**Requirement**: Show each line of the data below in which "Mouettes" occurs.

**Listed entries**:

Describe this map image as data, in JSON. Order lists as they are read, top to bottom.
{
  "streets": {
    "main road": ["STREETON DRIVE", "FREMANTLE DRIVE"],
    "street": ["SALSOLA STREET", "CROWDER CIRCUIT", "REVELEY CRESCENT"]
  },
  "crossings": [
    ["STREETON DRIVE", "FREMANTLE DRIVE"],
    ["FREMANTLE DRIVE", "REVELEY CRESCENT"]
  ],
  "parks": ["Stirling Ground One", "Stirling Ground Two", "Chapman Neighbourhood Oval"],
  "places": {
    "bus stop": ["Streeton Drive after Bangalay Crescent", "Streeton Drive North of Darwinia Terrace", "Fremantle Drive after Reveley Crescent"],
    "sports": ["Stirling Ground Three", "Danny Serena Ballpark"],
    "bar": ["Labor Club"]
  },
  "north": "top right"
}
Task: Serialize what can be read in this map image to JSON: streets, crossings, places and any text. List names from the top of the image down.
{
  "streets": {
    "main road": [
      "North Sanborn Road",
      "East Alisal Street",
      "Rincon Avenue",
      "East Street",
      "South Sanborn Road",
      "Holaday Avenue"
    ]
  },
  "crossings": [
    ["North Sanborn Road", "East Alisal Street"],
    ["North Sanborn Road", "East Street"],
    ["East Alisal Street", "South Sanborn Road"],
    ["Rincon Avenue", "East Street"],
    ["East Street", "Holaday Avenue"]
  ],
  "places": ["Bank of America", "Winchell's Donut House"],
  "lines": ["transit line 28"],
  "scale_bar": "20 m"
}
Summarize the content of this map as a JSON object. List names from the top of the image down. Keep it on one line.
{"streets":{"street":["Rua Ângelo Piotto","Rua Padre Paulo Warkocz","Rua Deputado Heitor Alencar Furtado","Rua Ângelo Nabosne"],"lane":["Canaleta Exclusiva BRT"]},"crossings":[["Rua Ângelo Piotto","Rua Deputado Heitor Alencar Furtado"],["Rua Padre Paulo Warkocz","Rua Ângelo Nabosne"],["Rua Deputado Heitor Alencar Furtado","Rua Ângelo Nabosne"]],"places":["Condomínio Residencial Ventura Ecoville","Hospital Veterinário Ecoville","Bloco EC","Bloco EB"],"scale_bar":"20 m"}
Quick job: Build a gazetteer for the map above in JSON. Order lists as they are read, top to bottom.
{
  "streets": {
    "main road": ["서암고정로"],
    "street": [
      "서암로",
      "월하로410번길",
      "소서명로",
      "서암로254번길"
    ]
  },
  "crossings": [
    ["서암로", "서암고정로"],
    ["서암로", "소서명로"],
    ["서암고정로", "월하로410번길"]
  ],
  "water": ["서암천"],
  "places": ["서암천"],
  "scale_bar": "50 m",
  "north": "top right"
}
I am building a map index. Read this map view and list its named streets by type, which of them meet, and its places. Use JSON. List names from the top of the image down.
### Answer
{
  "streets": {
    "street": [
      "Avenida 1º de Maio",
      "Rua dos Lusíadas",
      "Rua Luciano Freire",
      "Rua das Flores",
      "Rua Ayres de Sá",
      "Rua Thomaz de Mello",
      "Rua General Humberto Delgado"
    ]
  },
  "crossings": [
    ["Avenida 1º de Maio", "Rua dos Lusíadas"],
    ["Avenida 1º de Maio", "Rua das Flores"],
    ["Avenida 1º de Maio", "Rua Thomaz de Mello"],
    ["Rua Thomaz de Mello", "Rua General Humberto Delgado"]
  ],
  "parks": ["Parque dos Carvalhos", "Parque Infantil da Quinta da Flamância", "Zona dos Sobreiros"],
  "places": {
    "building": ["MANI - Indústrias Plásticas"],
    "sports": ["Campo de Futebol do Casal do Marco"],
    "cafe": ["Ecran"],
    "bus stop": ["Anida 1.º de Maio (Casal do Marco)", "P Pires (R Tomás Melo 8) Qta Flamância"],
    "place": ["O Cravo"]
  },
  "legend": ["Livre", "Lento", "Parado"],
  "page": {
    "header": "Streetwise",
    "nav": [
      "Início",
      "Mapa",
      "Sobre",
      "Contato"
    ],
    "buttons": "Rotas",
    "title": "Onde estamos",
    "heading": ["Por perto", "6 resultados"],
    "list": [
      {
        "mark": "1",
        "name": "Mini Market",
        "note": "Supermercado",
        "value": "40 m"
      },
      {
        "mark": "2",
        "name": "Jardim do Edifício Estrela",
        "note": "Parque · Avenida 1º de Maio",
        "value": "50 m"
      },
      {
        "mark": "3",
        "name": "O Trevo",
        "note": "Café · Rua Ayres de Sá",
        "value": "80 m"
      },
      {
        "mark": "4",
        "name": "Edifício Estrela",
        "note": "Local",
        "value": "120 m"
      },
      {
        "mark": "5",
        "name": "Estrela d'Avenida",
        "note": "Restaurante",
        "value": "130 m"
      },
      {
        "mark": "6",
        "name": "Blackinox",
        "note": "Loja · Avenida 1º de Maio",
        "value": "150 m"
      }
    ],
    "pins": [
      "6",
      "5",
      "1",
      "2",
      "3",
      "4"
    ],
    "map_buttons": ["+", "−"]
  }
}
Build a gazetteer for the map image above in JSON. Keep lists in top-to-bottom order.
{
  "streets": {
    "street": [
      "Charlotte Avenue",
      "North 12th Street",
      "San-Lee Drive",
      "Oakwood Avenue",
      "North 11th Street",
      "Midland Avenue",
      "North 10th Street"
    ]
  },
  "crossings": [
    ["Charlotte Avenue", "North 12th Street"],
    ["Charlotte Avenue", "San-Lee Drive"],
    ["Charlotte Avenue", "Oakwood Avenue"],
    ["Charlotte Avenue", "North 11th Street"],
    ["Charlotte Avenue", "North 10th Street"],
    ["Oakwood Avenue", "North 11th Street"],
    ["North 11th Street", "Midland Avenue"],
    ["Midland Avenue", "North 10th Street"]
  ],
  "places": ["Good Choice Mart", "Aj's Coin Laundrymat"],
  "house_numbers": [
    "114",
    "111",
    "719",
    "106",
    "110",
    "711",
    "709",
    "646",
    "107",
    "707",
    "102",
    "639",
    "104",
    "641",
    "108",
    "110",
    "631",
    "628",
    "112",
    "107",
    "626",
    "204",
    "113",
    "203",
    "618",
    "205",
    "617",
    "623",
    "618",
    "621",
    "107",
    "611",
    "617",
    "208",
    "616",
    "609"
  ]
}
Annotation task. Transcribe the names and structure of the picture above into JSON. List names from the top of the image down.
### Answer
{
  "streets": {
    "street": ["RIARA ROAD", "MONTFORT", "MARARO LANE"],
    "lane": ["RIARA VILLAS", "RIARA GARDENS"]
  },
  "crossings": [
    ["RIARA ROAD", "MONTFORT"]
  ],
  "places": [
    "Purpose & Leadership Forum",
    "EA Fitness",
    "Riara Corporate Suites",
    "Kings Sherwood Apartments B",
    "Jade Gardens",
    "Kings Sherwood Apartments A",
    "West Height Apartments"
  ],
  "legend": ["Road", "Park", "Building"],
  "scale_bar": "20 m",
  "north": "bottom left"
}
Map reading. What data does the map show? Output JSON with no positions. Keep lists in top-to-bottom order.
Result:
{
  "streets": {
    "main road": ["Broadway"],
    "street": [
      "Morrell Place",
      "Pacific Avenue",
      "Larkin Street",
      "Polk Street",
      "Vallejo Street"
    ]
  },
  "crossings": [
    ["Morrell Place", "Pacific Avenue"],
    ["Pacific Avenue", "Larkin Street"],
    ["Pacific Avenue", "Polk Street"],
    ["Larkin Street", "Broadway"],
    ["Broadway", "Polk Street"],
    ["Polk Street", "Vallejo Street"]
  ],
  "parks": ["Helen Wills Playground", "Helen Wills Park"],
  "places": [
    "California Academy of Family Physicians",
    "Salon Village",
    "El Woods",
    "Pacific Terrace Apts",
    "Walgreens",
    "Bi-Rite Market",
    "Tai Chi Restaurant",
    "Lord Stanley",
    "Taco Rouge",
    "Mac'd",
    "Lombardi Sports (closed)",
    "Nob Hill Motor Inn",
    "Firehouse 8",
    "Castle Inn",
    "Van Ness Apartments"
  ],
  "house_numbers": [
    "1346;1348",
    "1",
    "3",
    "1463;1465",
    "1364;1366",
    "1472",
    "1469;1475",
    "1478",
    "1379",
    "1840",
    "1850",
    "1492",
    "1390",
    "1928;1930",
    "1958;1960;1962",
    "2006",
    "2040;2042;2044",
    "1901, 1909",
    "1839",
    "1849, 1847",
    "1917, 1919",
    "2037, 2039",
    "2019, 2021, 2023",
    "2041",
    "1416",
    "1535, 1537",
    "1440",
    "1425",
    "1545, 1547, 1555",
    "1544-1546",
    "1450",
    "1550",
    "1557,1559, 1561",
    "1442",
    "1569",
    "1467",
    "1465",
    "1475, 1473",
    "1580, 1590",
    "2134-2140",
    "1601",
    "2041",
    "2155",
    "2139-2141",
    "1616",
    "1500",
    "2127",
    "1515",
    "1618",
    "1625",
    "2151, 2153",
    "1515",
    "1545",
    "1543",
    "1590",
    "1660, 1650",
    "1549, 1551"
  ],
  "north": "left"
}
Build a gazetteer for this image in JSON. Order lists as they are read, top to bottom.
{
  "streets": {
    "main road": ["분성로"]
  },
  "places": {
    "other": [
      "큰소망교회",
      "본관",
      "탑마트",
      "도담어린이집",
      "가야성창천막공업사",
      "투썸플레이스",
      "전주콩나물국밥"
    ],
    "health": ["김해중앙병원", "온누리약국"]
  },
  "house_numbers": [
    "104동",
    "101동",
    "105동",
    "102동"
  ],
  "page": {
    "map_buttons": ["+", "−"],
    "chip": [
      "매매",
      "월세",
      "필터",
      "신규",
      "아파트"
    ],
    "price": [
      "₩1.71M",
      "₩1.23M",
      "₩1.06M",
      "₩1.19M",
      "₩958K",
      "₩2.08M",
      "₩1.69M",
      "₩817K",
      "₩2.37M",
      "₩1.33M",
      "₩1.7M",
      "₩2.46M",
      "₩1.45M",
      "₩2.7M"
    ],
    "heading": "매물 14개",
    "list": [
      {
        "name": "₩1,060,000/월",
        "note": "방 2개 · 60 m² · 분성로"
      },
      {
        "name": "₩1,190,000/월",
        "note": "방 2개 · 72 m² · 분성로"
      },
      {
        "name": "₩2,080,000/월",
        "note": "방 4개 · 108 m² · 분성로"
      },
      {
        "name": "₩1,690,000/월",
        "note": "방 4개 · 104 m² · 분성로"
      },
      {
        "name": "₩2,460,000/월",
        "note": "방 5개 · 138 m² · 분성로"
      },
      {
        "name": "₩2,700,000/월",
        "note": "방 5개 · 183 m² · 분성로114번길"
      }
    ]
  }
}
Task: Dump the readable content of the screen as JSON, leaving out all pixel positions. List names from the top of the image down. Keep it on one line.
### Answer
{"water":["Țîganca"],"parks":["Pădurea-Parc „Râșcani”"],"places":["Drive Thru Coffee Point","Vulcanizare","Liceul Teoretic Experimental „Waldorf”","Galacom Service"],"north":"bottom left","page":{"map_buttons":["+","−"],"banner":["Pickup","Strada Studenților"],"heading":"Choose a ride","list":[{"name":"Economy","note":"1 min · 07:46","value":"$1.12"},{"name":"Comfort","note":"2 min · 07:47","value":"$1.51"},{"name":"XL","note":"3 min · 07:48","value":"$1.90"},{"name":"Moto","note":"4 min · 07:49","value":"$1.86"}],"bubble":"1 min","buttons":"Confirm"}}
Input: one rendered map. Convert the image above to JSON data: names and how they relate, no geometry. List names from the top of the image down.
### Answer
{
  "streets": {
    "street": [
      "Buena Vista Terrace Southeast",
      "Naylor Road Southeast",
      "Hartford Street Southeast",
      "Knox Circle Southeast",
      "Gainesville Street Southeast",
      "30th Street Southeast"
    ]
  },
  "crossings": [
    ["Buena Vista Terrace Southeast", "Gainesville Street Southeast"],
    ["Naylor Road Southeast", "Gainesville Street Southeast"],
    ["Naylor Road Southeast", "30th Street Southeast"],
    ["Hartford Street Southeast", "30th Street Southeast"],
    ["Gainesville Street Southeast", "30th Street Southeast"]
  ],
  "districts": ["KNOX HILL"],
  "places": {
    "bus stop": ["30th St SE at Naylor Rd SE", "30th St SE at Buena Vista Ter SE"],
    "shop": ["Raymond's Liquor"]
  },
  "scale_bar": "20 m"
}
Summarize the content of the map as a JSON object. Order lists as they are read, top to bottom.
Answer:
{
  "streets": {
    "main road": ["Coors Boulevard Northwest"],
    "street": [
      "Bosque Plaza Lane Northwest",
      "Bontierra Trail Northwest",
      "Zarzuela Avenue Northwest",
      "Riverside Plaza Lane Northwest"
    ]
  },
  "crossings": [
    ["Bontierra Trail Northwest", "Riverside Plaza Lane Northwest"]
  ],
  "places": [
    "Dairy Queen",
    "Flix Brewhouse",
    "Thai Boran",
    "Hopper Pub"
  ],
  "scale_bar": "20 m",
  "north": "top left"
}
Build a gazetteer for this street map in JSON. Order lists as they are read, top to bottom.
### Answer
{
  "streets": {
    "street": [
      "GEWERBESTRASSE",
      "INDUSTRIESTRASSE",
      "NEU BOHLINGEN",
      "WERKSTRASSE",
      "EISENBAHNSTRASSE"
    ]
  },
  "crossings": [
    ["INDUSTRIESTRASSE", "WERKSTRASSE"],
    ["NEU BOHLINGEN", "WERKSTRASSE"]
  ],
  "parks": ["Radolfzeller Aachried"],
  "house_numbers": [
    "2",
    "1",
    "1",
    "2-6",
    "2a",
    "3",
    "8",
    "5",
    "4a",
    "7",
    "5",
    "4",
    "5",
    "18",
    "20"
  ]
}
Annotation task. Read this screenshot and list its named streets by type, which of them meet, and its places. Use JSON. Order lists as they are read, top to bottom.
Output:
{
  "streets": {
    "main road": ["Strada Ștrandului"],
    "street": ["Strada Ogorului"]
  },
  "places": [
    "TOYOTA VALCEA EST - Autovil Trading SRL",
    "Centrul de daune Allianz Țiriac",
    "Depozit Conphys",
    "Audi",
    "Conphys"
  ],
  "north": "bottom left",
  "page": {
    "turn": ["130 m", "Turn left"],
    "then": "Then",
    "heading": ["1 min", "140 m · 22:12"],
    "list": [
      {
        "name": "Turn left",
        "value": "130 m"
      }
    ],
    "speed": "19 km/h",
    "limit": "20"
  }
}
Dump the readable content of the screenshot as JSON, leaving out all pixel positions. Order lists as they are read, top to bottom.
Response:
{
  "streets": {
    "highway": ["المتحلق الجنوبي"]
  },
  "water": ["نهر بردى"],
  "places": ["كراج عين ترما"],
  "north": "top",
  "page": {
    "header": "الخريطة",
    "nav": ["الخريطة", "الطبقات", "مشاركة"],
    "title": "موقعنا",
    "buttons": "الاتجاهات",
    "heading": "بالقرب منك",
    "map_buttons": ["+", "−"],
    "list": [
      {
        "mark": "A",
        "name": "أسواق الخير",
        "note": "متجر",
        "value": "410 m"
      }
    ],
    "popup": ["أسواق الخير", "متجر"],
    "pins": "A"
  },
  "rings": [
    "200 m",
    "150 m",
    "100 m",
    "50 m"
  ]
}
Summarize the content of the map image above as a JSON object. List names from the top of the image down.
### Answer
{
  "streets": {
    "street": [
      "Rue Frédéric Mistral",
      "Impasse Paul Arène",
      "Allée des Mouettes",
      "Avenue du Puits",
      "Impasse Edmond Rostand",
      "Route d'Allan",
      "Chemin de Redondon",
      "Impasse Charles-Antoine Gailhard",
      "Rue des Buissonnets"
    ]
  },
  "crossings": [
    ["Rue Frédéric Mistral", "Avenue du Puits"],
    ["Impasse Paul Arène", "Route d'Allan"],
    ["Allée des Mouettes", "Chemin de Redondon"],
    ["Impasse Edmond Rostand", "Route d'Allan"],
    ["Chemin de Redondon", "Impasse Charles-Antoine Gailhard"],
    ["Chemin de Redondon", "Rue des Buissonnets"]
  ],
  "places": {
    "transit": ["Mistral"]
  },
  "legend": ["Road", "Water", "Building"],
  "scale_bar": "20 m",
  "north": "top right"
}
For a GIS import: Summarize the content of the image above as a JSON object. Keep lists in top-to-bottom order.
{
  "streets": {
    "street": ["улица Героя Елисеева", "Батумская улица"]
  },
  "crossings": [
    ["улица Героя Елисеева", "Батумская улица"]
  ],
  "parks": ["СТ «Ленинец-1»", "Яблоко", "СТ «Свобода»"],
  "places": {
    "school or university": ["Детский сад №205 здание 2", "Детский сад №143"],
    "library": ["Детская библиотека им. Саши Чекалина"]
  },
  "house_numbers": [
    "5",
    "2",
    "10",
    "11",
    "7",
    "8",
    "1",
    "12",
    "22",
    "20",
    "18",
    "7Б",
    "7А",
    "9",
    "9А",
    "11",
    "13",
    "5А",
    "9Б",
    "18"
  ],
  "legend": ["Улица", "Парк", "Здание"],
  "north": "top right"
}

**Task response**:
      "Allée des Mouettes",
    ["Allée des Mouettes", "Chemin de Redondon"],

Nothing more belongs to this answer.